● **Written task**
Pictures stay out. Extract the lines below from the first one through the line with "установленных пунктом 1 статьи 428 Кодекса", both included.

● **Material for this exercise**
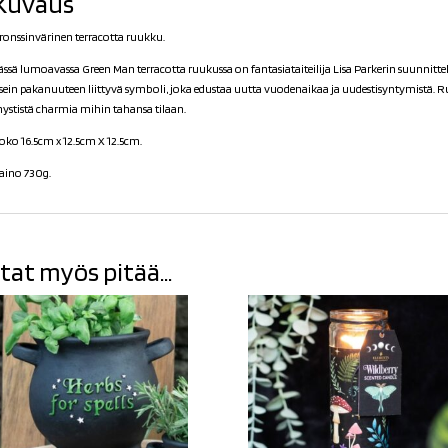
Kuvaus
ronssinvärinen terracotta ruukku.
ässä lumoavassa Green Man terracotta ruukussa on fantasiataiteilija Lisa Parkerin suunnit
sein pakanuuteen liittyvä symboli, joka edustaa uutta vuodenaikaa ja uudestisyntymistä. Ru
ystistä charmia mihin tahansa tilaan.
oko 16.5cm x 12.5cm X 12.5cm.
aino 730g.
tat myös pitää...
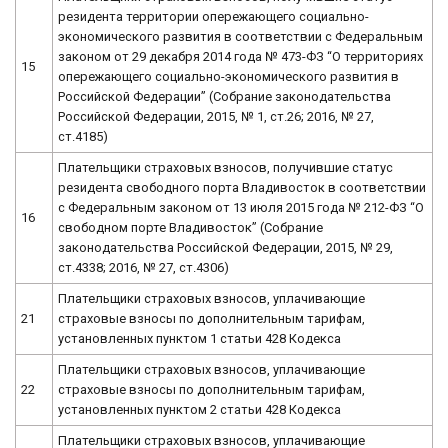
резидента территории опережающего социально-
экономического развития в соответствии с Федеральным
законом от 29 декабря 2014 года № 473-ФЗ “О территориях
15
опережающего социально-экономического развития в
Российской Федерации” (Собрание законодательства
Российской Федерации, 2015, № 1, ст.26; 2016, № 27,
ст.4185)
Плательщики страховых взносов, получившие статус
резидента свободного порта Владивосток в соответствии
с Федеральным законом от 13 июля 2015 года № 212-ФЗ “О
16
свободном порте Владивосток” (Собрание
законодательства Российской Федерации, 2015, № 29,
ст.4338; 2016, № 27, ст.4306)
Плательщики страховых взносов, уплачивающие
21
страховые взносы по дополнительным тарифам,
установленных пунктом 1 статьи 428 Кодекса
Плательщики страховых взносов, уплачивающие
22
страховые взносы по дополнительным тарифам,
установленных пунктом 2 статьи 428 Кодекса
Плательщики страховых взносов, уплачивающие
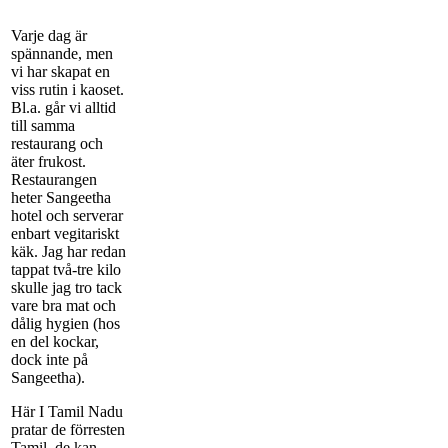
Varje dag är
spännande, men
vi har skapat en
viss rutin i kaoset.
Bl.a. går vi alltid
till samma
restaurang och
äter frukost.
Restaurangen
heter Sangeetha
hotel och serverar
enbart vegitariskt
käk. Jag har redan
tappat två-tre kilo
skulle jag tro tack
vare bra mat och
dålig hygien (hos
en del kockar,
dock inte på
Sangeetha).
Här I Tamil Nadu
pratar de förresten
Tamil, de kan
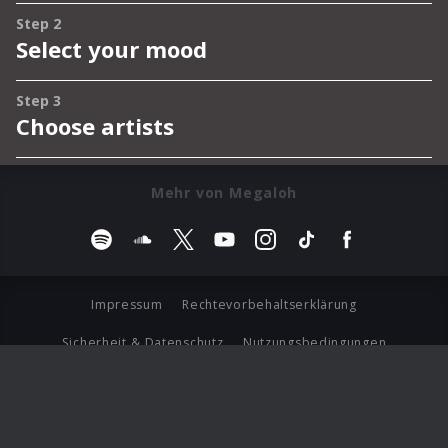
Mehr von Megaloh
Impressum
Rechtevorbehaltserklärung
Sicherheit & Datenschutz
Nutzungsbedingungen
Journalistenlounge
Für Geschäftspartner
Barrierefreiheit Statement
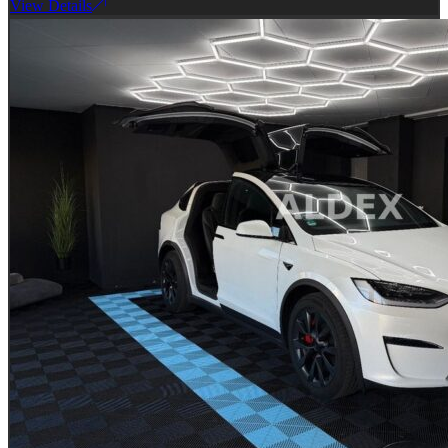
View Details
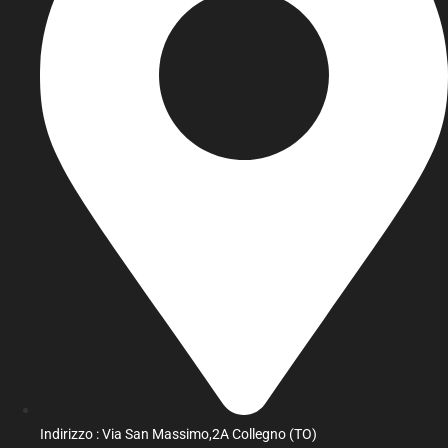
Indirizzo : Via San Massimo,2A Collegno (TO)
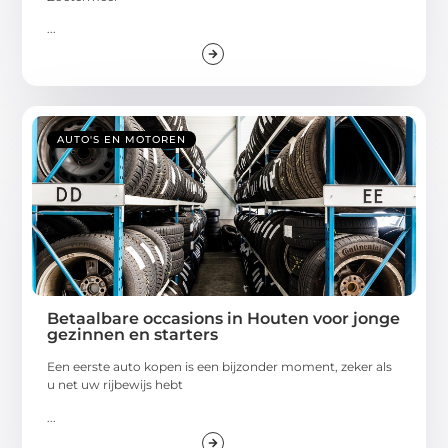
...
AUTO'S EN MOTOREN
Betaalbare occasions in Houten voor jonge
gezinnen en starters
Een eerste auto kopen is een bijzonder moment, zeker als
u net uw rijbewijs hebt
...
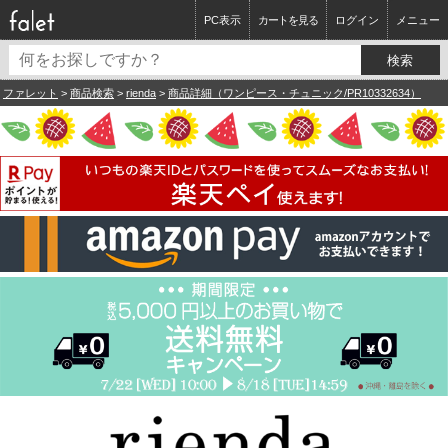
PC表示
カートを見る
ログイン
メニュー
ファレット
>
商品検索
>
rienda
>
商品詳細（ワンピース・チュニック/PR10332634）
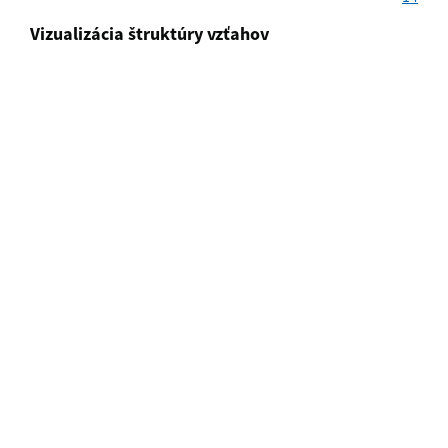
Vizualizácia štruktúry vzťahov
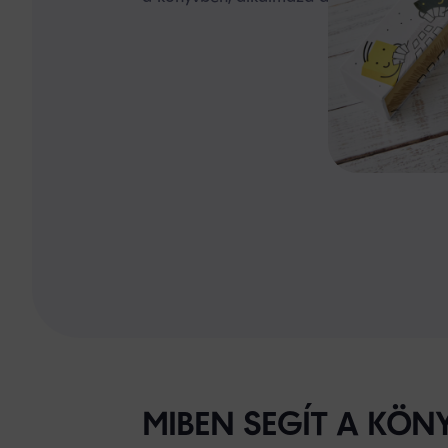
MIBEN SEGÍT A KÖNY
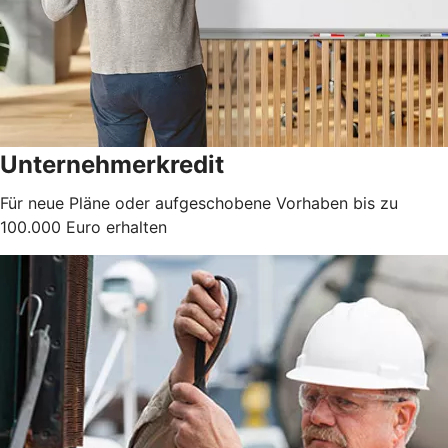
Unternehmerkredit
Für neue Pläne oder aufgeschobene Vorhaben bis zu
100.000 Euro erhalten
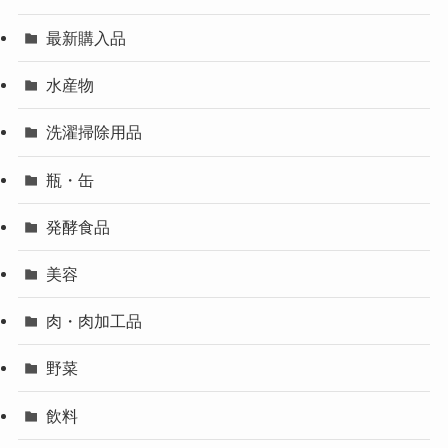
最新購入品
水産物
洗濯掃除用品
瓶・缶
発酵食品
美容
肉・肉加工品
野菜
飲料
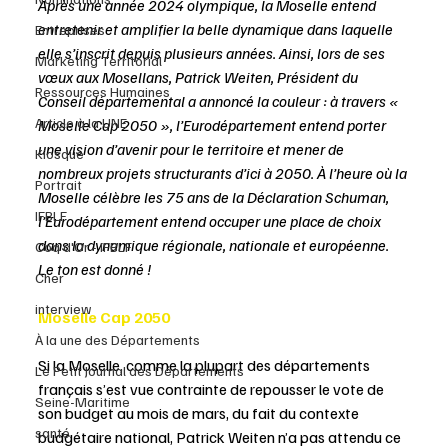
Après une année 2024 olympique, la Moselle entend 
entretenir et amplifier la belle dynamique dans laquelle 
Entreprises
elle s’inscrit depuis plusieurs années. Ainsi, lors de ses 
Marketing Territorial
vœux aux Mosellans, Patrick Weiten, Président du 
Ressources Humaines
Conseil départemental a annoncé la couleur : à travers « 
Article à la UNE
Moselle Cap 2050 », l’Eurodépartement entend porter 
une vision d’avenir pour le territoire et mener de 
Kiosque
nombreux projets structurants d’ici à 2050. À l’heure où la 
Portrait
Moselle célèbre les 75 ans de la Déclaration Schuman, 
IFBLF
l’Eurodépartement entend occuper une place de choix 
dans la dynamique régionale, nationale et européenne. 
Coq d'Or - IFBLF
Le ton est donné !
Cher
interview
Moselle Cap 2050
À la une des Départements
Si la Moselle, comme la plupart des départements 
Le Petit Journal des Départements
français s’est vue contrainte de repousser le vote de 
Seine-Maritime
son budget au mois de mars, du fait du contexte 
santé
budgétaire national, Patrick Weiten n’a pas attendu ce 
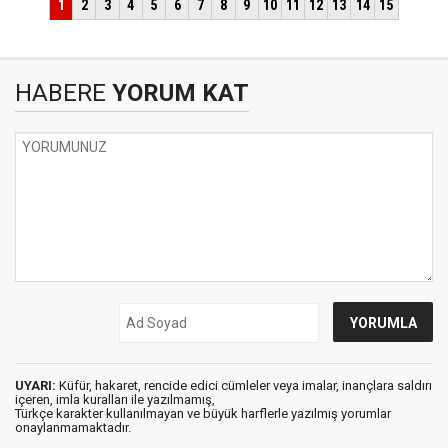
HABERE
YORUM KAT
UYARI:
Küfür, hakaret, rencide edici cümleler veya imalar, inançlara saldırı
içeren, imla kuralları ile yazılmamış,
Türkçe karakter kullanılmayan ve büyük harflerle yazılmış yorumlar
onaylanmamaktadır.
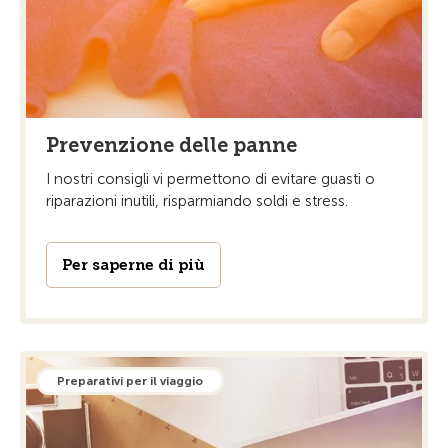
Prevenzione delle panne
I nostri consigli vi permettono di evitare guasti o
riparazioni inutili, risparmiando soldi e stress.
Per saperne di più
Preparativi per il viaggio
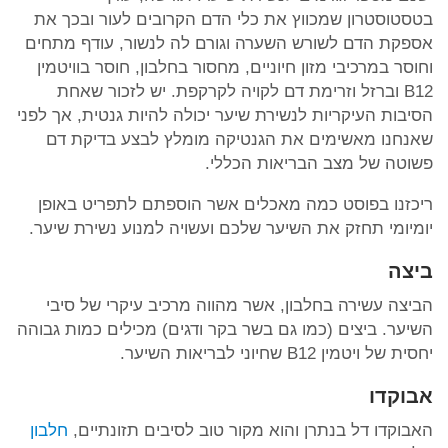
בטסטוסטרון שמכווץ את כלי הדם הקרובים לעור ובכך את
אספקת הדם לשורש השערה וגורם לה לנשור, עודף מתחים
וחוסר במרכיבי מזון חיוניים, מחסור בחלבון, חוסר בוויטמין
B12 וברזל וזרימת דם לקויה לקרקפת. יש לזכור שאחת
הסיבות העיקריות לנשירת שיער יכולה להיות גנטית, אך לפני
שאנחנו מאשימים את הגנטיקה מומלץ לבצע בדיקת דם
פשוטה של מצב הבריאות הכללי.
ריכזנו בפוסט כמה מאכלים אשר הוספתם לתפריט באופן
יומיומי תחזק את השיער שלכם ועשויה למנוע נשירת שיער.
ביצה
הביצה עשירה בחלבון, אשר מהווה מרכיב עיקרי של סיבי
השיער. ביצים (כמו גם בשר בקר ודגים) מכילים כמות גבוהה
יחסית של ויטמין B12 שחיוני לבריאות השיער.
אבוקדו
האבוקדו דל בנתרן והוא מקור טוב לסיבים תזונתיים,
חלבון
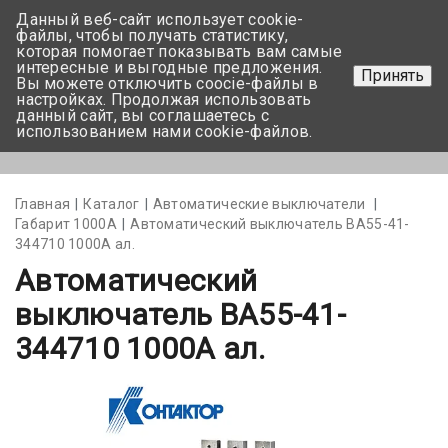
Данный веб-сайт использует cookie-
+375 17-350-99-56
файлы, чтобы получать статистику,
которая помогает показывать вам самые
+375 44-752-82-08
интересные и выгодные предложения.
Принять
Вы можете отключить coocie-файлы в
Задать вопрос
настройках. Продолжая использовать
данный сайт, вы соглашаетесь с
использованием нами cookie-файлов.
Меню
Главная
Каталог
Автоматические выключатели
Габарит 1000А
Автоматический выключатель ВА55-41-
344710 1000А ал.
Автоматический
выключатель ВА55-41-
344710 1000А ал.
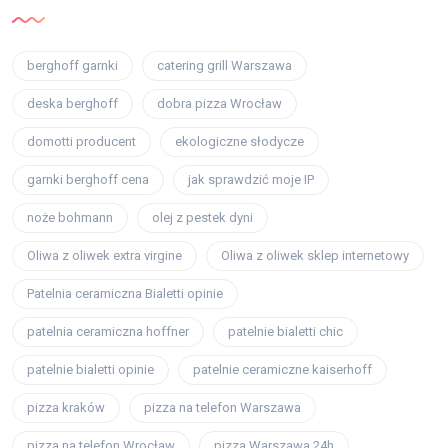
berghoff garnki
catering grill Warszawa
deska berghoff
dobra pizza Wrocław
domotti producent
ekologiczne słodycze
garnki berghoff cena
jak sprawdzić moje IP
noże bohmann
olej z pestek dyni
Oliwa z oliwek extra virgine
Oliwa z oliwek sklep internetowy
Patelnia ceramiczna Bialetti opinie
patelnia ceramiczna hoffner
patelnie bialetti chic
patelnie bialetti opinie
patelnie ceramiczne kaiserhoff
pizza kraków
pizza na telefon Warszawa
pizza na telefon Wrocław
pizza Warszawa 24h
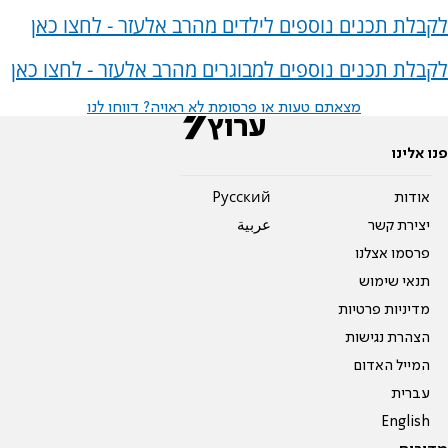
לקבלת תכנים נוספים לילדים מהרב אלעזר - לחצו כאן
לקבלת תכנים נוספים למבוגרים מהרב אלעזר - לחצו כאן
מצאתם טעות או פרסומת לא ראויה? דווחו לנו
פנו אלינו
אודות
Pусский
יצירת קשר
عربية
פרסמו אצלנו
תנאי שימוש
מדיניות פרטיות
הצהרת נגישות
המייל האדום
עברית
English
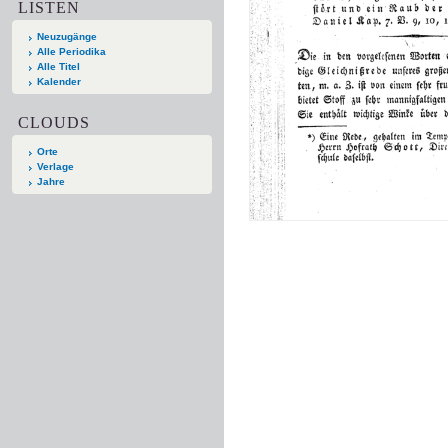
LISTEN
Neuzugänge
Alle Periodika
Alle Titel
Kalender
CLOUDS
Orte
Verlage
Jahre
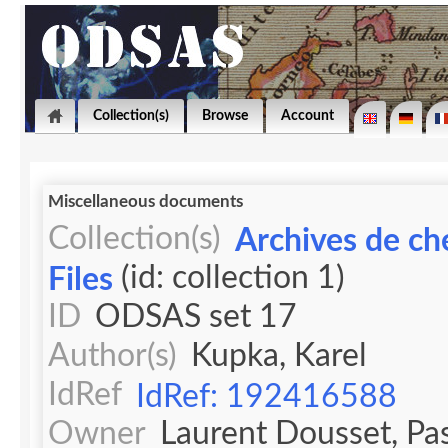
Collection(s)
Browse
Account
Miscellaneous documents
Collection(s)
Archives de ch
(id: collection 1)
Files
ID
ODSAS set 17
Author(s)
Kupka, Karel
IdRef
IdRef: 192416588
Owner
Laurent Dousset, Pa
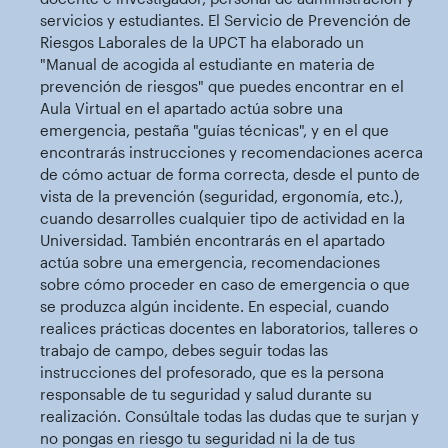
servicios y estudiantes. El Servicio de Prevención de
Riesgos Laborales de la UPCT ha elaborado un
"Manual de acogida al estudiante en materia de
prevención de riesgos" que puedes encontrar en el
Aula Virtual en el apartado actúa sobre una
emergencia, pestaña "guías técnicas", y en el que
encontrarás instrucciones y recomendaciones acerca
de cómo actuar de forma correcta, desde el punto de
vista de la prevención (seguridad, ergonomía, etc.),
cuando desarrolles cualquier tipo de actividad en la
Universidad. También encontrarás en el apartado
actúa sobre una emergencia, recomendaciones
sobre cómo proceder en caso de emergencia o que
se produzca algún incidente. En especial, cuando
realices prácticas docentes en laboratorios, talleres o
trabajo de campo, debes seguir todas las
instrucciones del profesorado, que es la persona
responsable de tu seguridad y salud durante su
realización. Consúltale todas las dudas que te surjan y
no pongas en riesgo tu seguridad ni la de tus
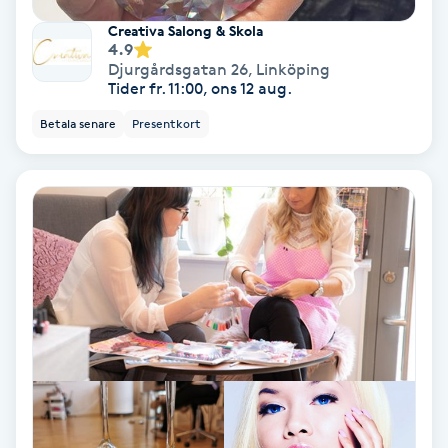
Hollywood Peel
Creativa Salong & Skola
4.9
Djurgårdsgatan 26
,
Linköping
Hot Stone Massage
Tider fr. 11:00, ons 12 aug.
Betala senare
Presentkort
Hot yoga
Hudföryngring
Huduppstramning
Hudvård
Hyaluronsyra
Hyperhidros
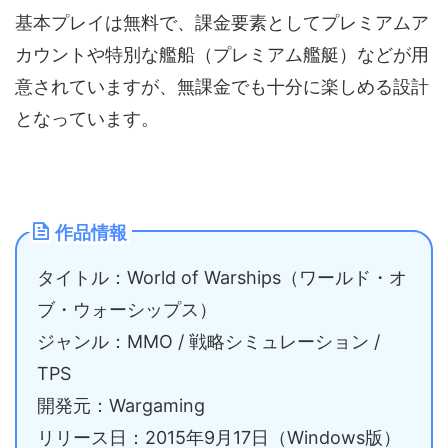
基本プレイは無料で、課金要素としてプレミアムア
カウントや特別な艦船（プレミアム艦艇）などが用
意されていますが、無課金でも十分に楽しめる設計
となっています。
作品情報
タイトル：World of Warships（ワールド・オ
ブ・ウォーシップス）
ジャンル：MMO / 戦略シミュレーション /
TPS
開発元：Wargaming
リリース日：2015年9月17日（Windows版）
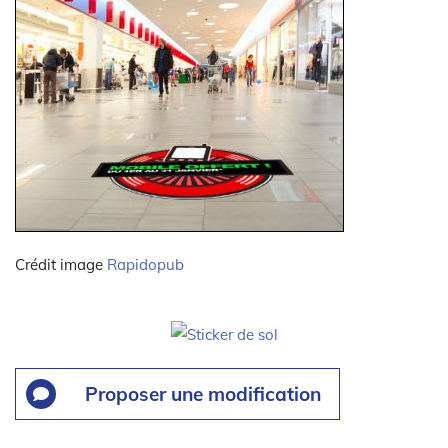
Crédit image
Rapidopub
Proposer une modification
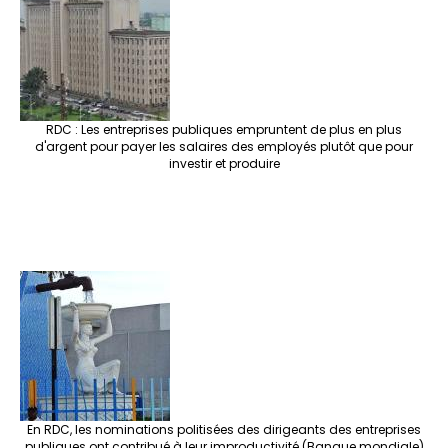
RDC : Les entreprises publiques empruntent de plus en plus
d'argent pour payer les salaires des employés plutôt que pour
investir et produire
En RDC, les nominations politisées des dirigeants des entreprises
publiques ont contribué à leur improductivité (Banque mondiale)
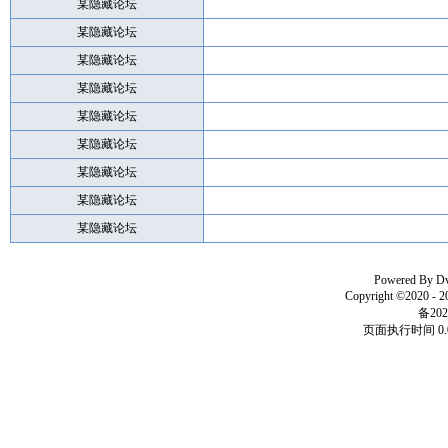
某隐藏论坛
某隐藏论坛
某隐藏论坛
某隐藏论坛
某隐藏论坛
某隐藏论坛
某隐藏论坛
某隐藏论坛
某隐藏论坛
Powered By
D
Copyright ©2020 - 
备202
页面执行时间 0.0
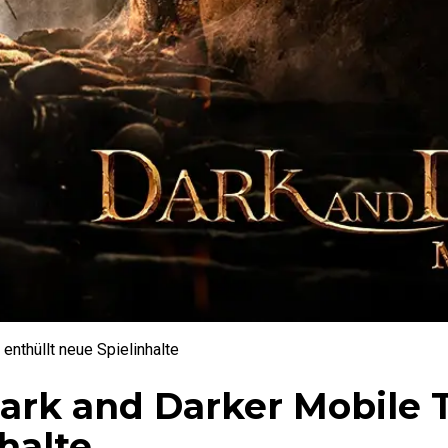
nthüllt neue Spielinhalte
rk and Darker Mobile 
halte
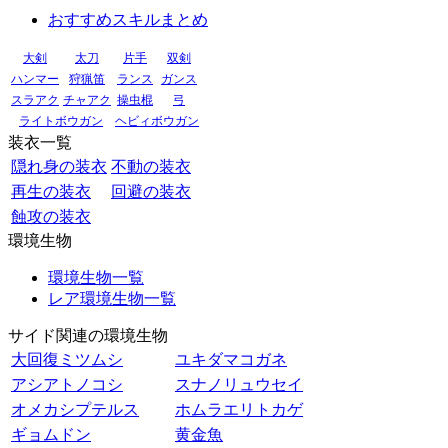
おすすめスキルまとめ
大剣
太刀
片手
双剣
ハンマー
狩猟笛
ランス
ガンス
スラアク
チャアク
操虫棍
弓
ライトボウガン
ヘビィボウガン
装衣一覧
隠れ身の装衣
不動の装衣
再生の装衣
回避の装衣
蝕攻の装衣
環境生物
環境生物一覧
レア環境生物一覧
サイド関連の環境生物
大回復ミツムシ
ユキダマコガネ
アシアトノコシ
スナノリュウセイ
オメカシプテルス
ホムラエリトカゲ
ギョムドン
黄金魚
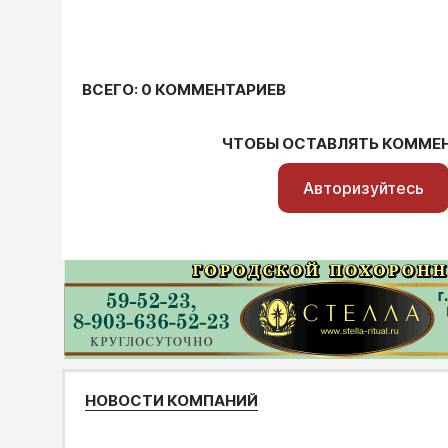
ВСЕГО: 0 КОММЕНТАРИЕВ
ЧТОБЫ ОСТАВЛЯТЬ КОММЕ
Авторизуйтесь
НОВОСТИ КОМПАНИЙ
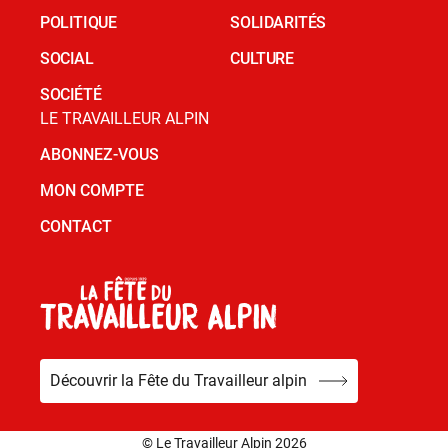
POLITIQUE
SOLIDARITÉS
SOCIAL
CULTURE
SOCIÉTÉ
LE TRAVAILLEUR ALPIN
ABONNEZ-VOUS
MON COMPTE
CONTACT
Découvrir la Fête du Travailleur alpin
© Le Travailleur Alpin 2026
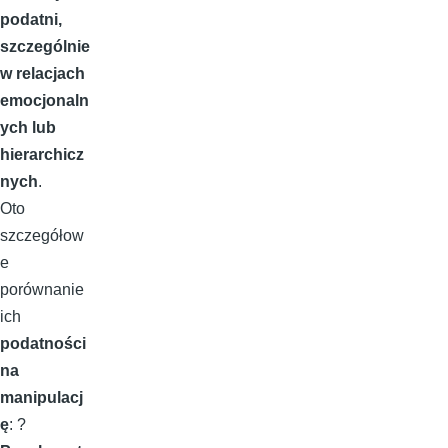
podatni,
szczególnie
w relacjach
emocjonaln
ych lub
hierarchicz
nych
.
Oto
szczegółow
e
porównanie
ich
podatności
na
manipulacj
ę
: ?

● **Output below**
Kuvaus
ronssinvärinen terracotta ruukku.
ässä lumoavassa Green Man terracotta ruukussa on fantasiataiteilija Lisa Parkerin suunnit
sein pakanuuteen liittyvä symboli, joka edustaa uutta vuodenaikaa ja uudestisyntymistä. Ru
ystistä charmia mihin tahansa tilaan.
oko 16.5cm x 12.5cm X 12.5cm.
aino 730g.
tat myös pitää...
резидента территории опережающего социально-
экономического развития в соответствии с Федеральным
законом от 29 декабря 2014 года № 473-ФЗ “О территориях
15
опережающего социально-экономического развития в
Российской Федерации” (Собрание законодательства
Российской Федерации, 2015, № 1, ст.26; 2016, № 27,
ст.4185)
Плательщики страховых взносов, получившие статус
резидента свободного порта Владивосток в соответствии
с Федеральным законом от 13 июля 2015 года № 212-ФЗ “О
16
свободном порте Владивосток” (Собрание
законодательства Российской Федерации, 2015, № 29,
ст.4338; 2016, № 27, ст.4306)
Плательщики страховых взносов, уплачивающие
21
страховые взносы по дополнительным тарифам,
установленных пунктом 1 статьи 428 Кодекса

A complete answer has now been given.